## Information given
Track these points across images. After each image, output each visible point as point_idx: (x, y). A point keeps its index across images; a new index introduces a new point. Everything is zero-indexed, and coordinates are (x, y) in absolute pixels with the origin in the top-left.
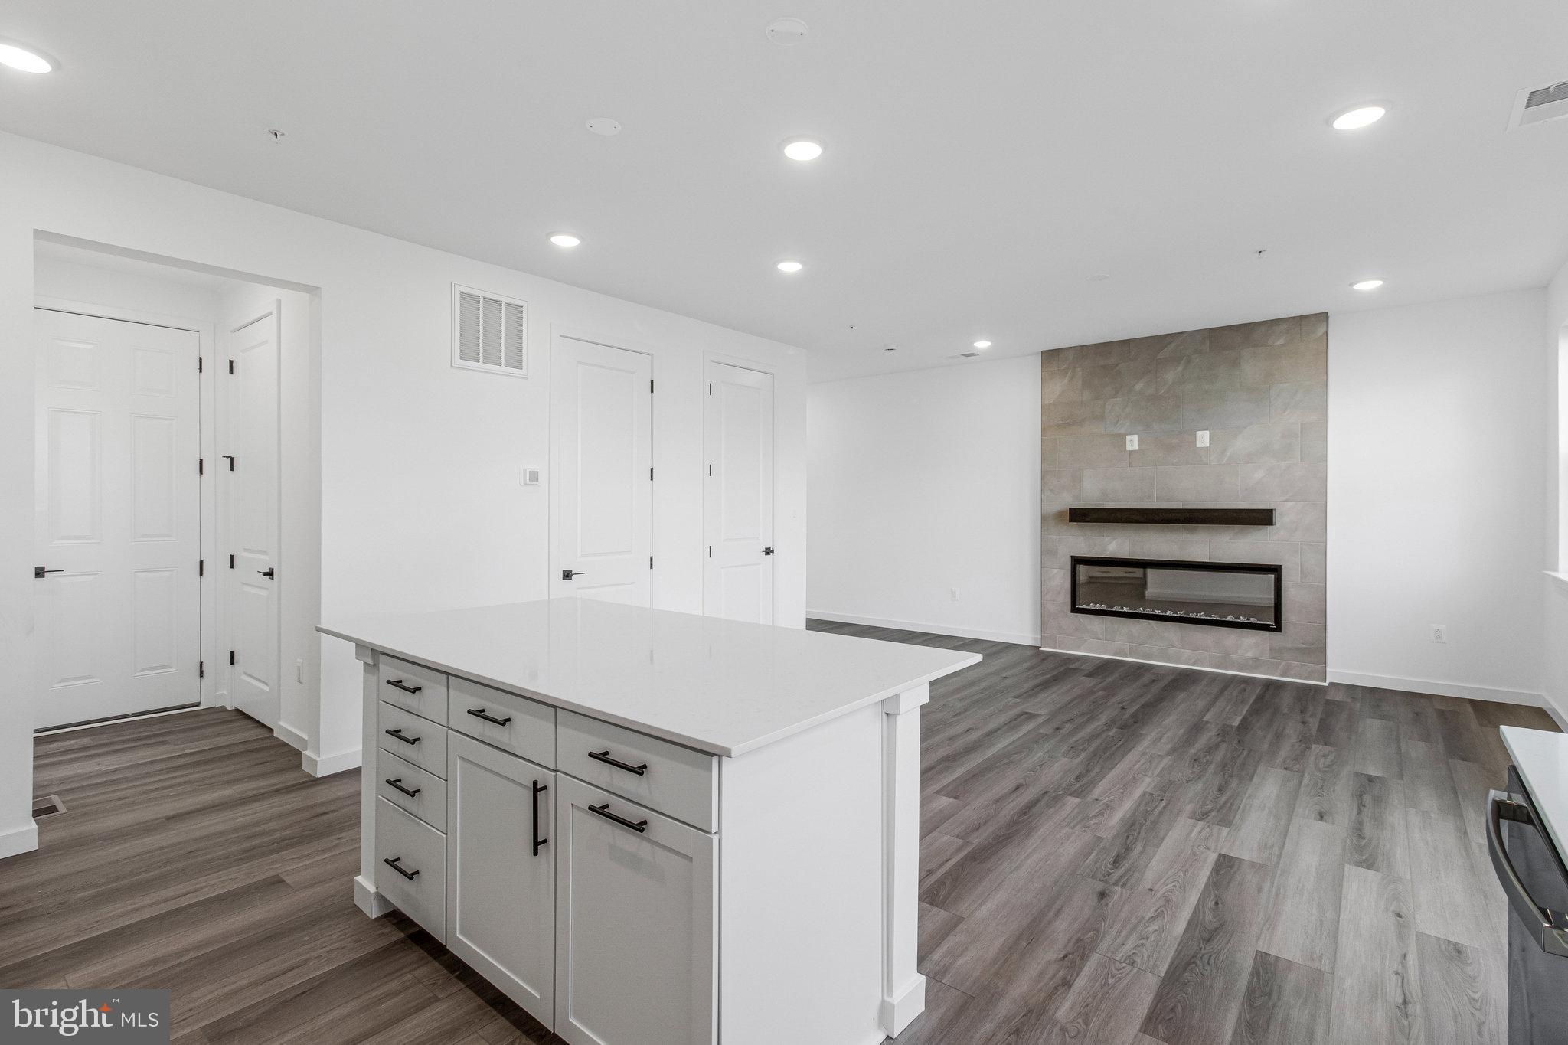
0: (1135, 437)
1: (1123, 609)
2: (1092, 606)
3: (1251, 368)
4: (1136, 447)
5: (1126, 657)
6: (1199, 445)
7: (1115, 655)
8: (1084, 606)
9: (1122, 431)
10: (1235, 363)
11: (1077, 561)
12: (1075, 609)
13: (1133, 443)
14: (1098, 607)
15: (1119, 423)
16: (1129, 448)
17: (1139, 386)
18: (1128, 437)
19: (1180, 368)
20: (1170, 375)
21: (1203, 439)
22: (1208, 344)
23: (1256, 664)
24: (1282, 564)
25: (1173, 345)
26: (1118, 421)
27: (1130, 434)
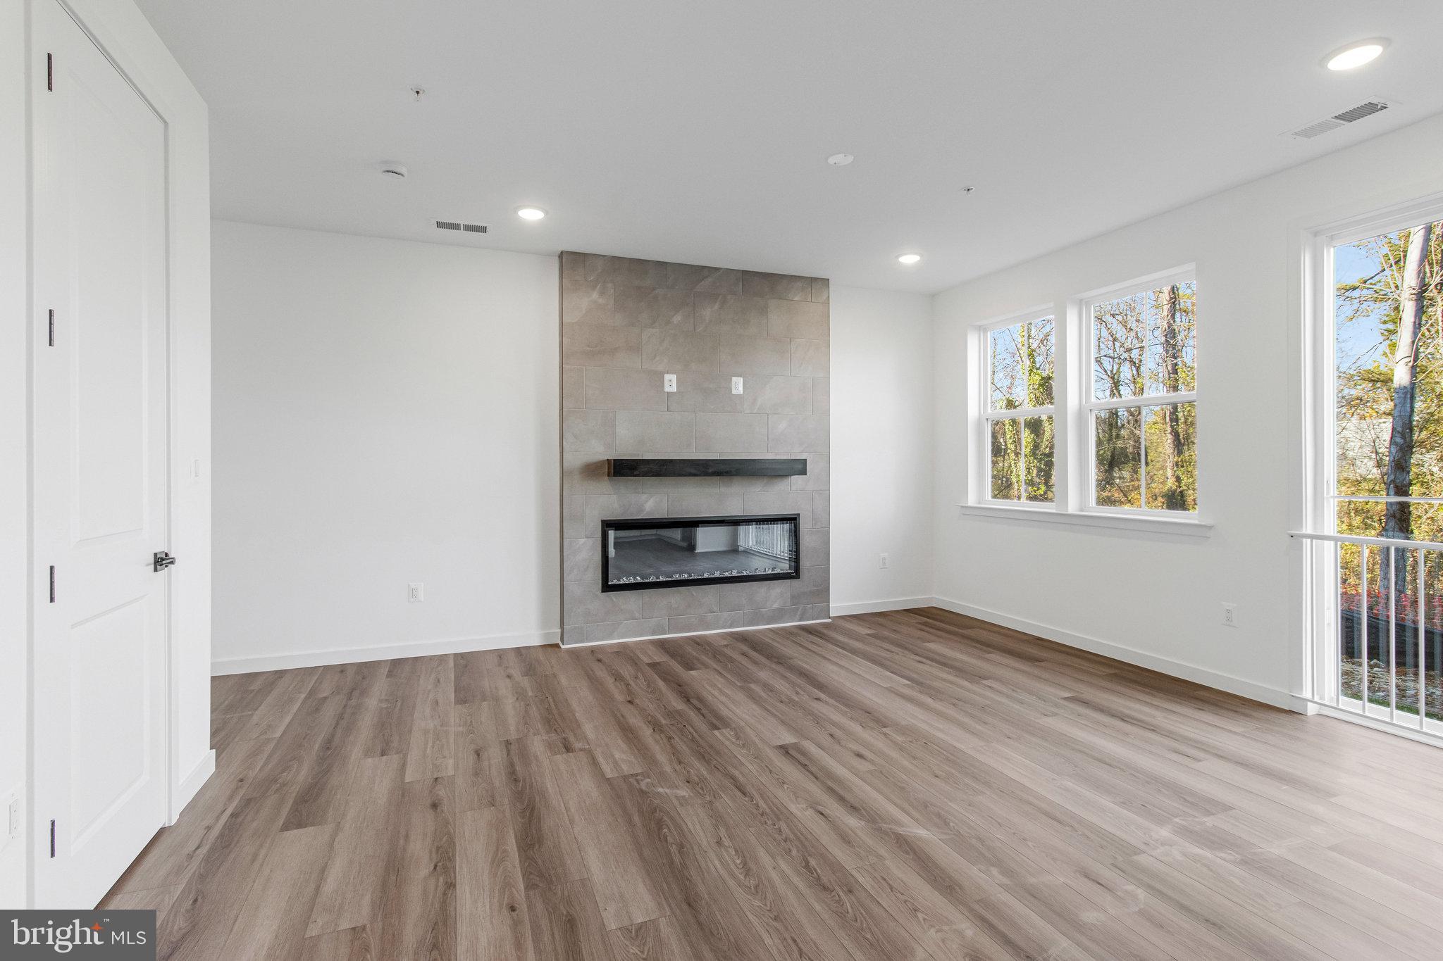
0: (674, 377)
1: (658, 578)
2: (624, 580)
3: (777, 319)
4: (674, 389)
5: (665, 634)
6: (734, 392)
7: (653, 634)
8: (615, 582)
9: (660, 368)
10: (764, 311)
11: (607, 525)
12: (607, 587)
13: (671, 383)
14: (632, 580)
15: (657, 358)
16: (667, 389)
17: (677, 318)
18: (667, 377)
19: (716, 307)
20: (708, 312)
21: (738, 386)
22: (741, 286)
23: (779, 615)
24: (799, 514)
25: (710, 280)
26: (655, 356)
27: (668, 373)
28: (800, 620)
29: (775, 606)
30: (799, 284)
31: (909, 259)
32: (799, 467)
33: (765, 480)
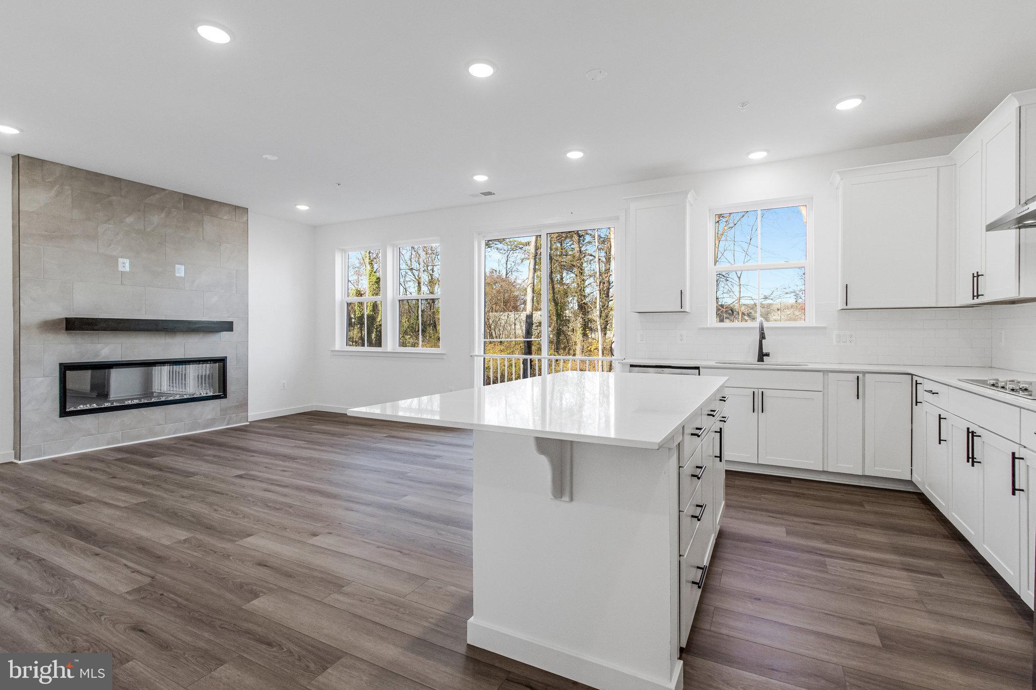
0: (127, 262)
1: (113, 404)
3: (210, 228)
4: (127, 269)
5: (119, 443)
6: (177, 275)
7: (108, 444)
8: (72, 409)
9: (114, 253)
10: (200, 223)
11: (65, 368)
12: (64, 413)
13: (125, 265)
14: (88, 407)
15: (112, 247)
16: (121, 269)
17: (130, 220)
18: (121, 260)
19: (163, 215)
20: (156, 218)
21: (180, 271)
22: (183, 204)
23: (212, 422)
24: (226, 357)
25: (157, 196)
26: (110, 245)
27: (121, 258)
28: (227, 425)
29: (209, 417)
30: (227, 209)
31: (303, 208)
32: (228, 327)
33: (201, 335)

## Task item
Copy, exactly and exclusively, the lines beginning with the one that contains "18: (1128, 437)" and ending with the last line of the listing; pictures are to be omitted.

## Output
18: (1128, 437)
19: (1180, 368)
20: (1170, 375)
21: (1203, 439)
22: (1208, 344)
23: (1256, 664)
24: (1282, 564)
25: (1173, 345)
26: (1118, 421)
27: (1130, 434)
0: (674, 377)
1: (658, 578)
2: (624, 580)
3: (777, 319)
4: (674, 389)
5: (665, 634)
6: (734, 392)
7: (653, 634)
8: (615, 582)
9: (660, 368)
10: (764, 311)
11: (607, 525)
12: (607, 587)
13: (671, 383)
14: (632, 580)
15: (657, 358)
16: (667, 389)
17: (677, 318)
18: (667, 377)
19: (716, 307)
20: (708, 312)
21: (738, 386)
22: (741, 286)
23: (779, 615)
24: (799, 514)
25: (710, 280)
26: (655, 356)
27: (668, 373)
28: (800, 620)
29: (775, 606)
30: (799, 284)
31: (909, 259)
32: (799, 467)
33: (765, 480)
0: (127, 262)
1: (113, 404)
3: (210, 228)
4: (127, 269)
5: (119, 443)
6: (177, 275)
7: (108, 444)
8: (72, 409)
9: (114, 253)
10: (200, 223)
11: (65, 368)
12: (64, 413)
13: (125, 265)
14: (88, 407)
15: (112, 247)
16: (121, 269)
17: (130, 220)
18: (121, 260)
19: (163, 215)
20: (156, 218)
21: (180, 271)
22: (183, 204)
23: (212, 422)
24: (226, 357)
25: (157, 196)
26: (110, 245)
27: (121, 258)
28: (227, 425)
29: (209, 417)
30: (227, 209)
31: (303, 208)
32: (228, 327)
33: (201, 335)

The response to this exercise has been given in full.